自分より背の低い悠の顔を覗き込むように、わずかに首を傾けて。
嘉村は。
唇を重ねてきた。
「――――」
触れ合う音は、ひどく小さく。
数瞬の後、すぐに離される。
「――——っ」
まさかのびっくり体験に、悠は思考を奪われかける、が。
「…………生徒と関係を持っても、《女教師》でいられるんですか?」
「だって、そのほうが――萌えるでしょ?」
悠は答えず。
「―――じゃ、要望も聞いてあげましたし、殺しますよ」
そう、告げた。
「ちょっと残念だけど、仕方ないわね」
嘉村は嫣然と微笑んでいる。
そこに諦観の色はない。
言うまでもなく、恐怖もない。
そして、彼女は——
「どうしたの?」
手を握って、指を絡めてきやがった。
「――まだ、萌えさせようとしてるんですか?」
「だったらいいんだけどね。萌えてくれないでしょ? 殺し屋くん」
その言葉に頷き返し、
「そうですね。さよならです」
言って、悠は。
ナイフを腹に、刺し入れた。
「……容赦、ないなぁ」
銃から一瞬で持ち替えられたナイフの刃が、腹部に深く沈んでいる。悠の左手を握る嘉村の右手にぎゅっと力がこもる。
「でも、ありがと……最後のお願い、聞いてくれて」
「それが、自分を殺した人間に言う言葉ですか?」
そのまま、下腹部を切り裂いた。
身体のラインを主張する白いブラウスが朱に染められていく。
「う、く………っ」
嘉村がよりかかってくる。悠の身体を抱くようにしながら、ずるずると力なく下がっていく。

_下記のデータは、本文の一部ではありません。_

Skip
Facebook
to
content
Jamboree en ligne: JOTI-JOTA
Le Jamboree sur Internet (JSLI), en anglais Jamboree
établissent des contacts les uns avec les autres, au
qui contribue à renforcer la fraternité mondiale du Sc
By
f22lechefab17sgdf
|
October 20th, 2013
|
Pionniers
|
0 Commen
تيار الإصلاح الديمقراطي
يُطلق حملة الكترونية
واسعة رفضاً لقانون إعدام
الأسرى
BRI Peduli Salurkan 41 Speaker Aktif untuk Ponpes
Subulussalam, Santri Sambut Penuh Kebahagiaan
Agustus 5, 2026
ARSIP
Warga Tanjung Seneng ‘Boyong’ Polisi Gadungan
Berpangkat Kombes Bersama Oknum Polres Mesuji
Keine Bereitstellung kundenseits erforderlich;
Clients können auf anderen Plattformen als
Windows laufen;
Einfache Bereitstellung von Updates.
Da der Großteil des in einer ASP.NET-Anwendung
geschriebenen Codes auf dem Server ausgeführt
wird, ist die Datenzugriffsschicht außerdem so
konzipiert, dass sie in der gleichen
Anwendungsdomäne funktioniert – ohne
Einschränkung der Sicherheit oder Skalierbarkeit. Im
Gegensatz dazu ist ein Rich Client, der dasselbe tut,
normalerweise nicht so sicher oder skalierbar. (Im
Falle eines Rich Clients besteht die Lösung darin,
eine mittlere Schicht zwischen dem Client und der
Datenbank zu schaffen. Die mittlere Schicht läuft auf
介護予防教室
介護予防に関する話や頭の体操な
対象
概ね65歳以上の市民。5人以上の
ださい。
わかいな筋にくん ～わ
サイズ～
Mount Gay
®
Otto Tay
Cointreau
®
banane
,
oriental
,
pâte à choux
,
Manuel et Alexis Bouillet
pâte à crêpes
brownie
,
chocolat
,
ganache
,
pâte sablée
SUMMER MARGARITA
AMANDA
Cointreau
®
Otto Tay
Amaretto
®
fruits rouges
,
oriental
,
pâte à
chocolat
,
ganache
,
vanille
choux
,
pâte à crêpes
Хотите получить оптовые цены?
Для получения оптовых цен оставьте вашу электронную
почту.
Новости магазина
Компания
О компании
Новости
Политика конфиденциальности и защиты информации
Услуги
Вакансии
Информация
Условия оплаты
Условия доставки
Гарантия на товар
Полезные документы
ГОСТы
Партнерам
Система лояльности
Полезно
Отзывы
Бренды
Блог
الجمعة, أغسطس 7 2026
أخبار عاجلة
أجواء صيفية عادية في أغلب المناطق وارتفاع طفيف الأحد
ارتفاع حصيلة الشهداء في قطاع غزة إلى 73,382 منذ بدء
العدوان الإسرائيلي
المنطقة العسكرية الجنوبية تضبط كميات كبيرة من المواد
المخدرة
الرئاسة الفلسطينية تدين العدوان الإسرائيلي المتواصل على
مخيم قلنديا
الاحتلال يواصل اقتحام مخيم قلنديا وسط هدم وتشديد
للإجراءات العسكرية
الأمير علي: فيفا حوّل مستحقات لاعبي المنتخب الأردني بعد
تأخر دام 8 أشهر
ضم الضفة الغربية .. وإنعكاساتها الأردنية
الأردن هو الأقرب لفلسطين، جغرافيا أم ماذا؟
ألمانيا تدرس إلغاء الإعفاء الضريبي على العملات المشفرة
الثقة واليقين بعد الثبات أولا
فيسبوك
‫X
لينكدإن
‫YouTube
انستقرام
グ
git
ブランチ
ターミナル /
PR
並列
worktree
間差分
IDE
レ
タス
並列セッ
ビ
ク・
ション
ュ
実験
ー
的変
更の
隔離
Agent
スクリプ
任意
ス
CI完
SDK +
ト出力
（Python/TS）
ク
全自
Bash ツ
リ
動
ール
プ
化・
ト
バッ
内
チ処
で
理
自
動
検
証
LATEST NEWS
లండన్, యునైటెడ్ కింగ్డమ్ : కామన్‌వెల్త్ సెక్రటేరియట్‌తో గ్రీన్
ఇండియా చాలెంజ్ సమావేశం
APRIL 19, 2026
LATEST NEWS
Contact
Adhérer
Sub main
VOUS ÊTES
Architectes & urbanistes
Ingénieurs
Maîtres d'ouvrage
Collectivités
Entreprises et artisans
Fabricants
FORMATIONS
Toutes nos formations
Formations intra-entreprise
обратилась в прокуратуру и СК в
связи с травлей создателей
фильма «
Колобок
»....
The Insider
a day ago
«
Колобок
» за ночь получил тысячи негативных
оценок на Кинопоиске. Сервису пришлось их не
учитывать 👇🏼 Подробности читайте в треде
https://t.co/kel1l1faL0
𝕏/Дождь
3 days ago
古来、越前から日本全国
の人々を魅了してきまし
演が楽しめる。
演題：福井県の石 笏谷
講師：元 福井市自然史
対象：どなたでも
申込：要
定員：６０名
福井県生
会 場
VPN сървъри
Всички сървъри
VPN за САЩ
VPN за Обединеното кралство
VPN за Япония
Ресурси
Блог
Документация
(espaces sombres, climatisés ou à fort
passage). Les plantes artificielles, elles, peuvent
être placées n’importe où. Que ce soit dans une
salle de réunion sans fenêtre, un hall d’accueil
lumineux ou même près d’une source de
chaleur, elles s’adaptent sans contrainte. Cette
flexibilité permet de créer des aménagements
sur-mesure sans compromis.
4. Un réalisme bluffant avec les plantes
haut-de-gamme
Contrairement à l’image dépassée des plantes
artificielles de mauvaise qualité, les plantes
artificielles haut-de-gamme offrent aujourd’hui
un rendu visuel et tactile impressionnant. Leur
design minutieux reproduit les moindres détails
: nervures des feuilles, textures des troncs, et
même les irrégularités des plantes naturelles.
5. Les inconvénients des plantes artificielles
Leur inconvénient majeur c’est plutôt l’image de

「変かしら……でも、不思議と、憎くないのよね……。やっぱ、キミが、生徒だから、かな……」
滔々と血が流れていく。
「私、生徒、好き、だし。誰かに殺される、なら、やっぱり生徒、かな……って」
苦しげな声を聞き流す。
「でも、うくっ……、キミは、生徒、失格ね……。先生に、こんな、こと……し、て……」
「――――」
嘉村は、ついに悠の足下に倒れ伏した。
悠の足首を抱えたまま、ぴくりとも動かなくなる。
死んだから。
もう、動かない。
それは当たり前のことなのに――悠の心には、なにか泥のようなものが残る。
殺した後は、いつもこんなものが心の奥底に沈殿する。
得体の知れない、不思議なものが。
携帯電話が着信を告げても、悠は出る気になれなかった。